Using discrete systems to exhaustively characterize the dynamics of an integrated ecosystem

Abstract

Abstract To understand long‐term ecosystem dynamics, several concepts have been recently proposed that consider ‘basins of attraction’ to express resilience and ‘tipping points’ that express sharp change in an ecosystem's behaviour. However, these temporal features remain difficult to identify and quantify because current models usually focus only on a part of the whole ecosystem behaviour, whereas a holistic approach should be preferred. We propose an original family of models based on discrete systems and designed to comprehensively characterize ecosystem dynamics holistically and over the long term. We developed a qualitative model based on Petri nets, made up of a relational graph (interaction network) that was then rigorously handled using transition rules.
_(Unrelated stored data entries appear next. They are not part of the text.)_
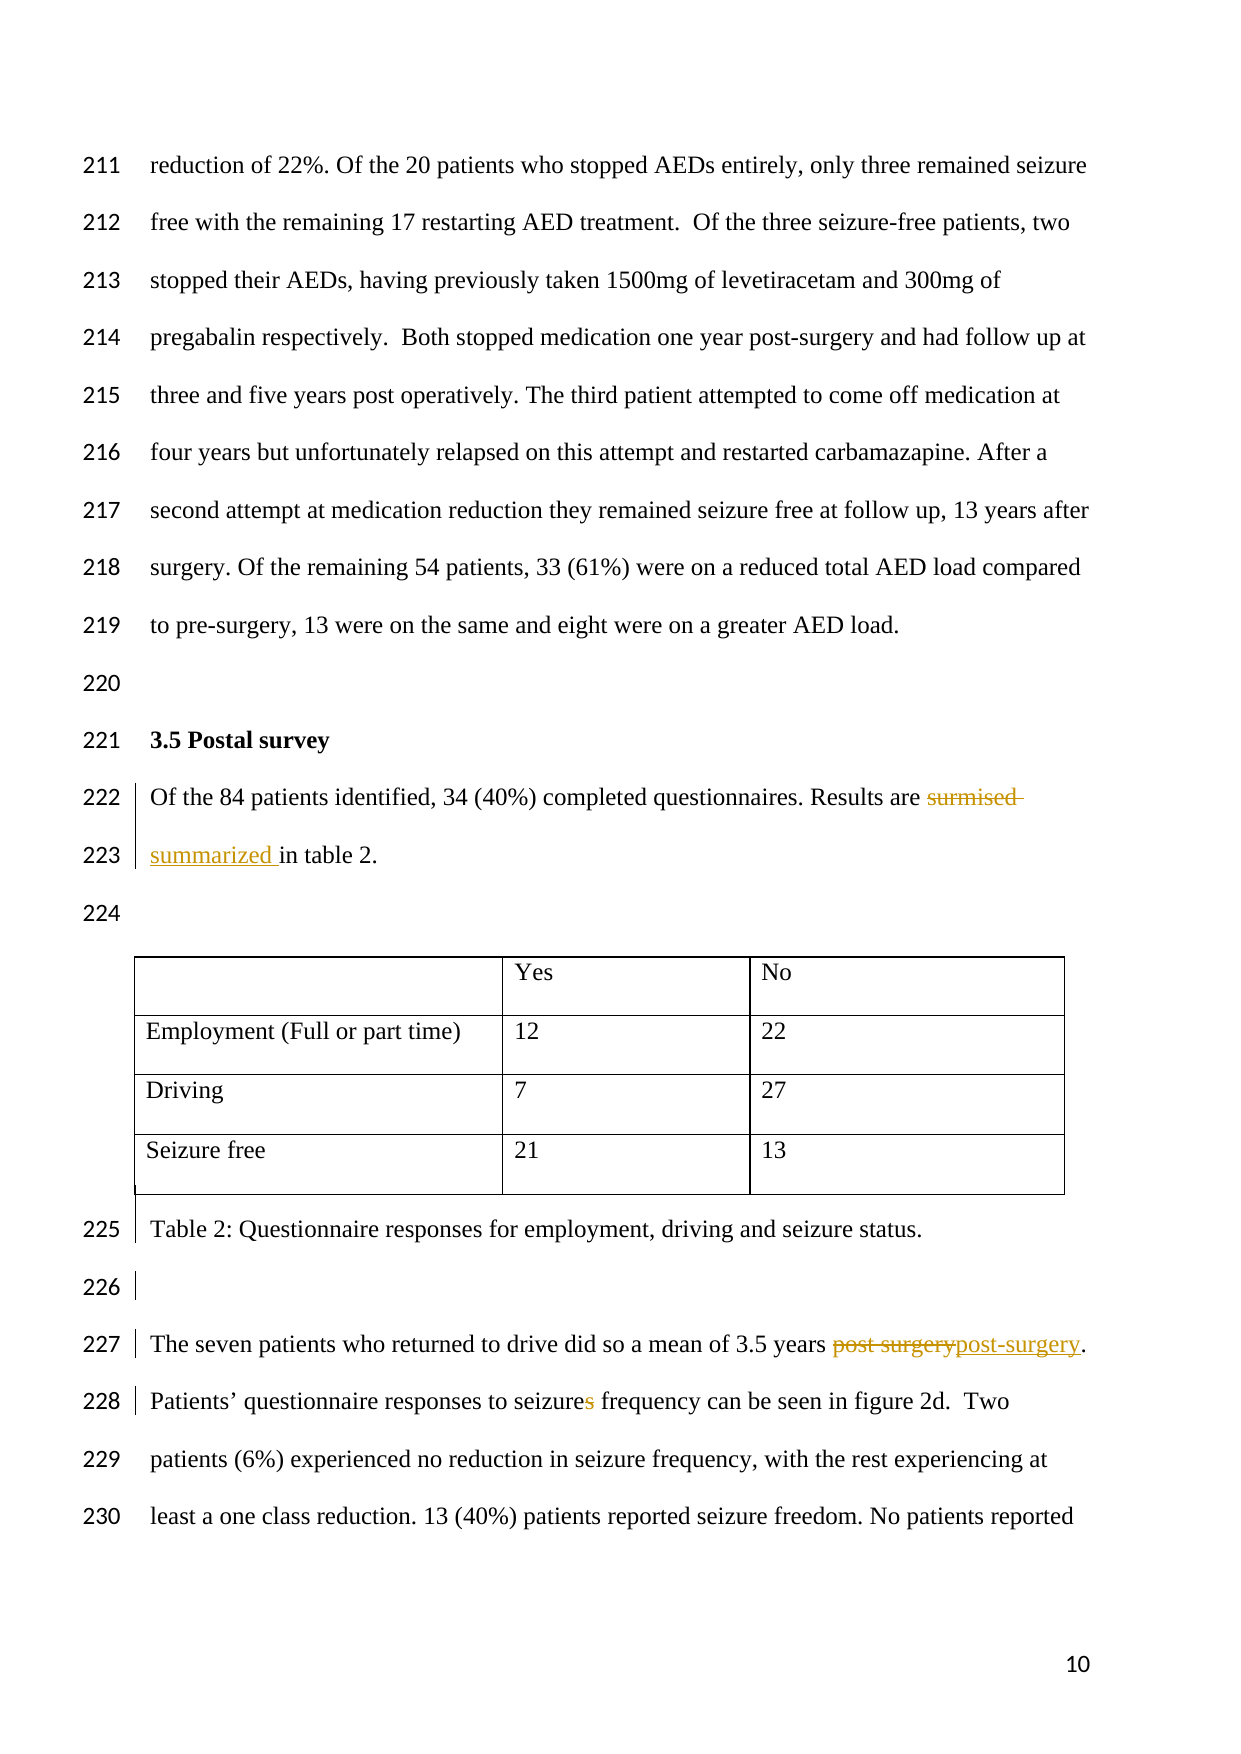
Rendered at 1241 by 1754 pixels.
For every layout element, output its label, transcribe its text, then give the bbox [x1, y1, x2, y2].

table_header No [751, 958, 1064, 1015]
table_cell 12 [503, 1016, 749, 1074]
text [150, 1386, 1090, 1530]
table_cell Seizure free [135, 1135, 502, 1194]
table_cell 21 [503, 1135, 749, 1194]
table_cell 7 [503, 1075, 749, 1134]
text Of the 84 patients identified, 34 (40%) completed questionnaires. Results are in table 2. [150, 782, 1090, 869]
text 3.5 Postal survey [150, 725, 1090, 754]
table_cell 27 [751, 1075, 1064, 1134]
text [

Unlike traditional modelling and graph theory approaches, transition rules can strongly modify the graph structure (i.e. a dynamic topology occurs). We examined the value of Petri nets when applied to the simple ecosystem of a termite colony. A termite colony comprises of abiotic and biotic components and processes that we explored along all of their possible trajectories. Several temporal features, such as basins of attraction (i.e. strongly connected states), tipping points (critical transitions along trajectories) and various kinds of collapses (functioning systems whose structures were nevertheless fixed), were easily detected and quantified. We propose that Petri nets developed for more complex ecosystems will provide original insights into their holistic behaviour.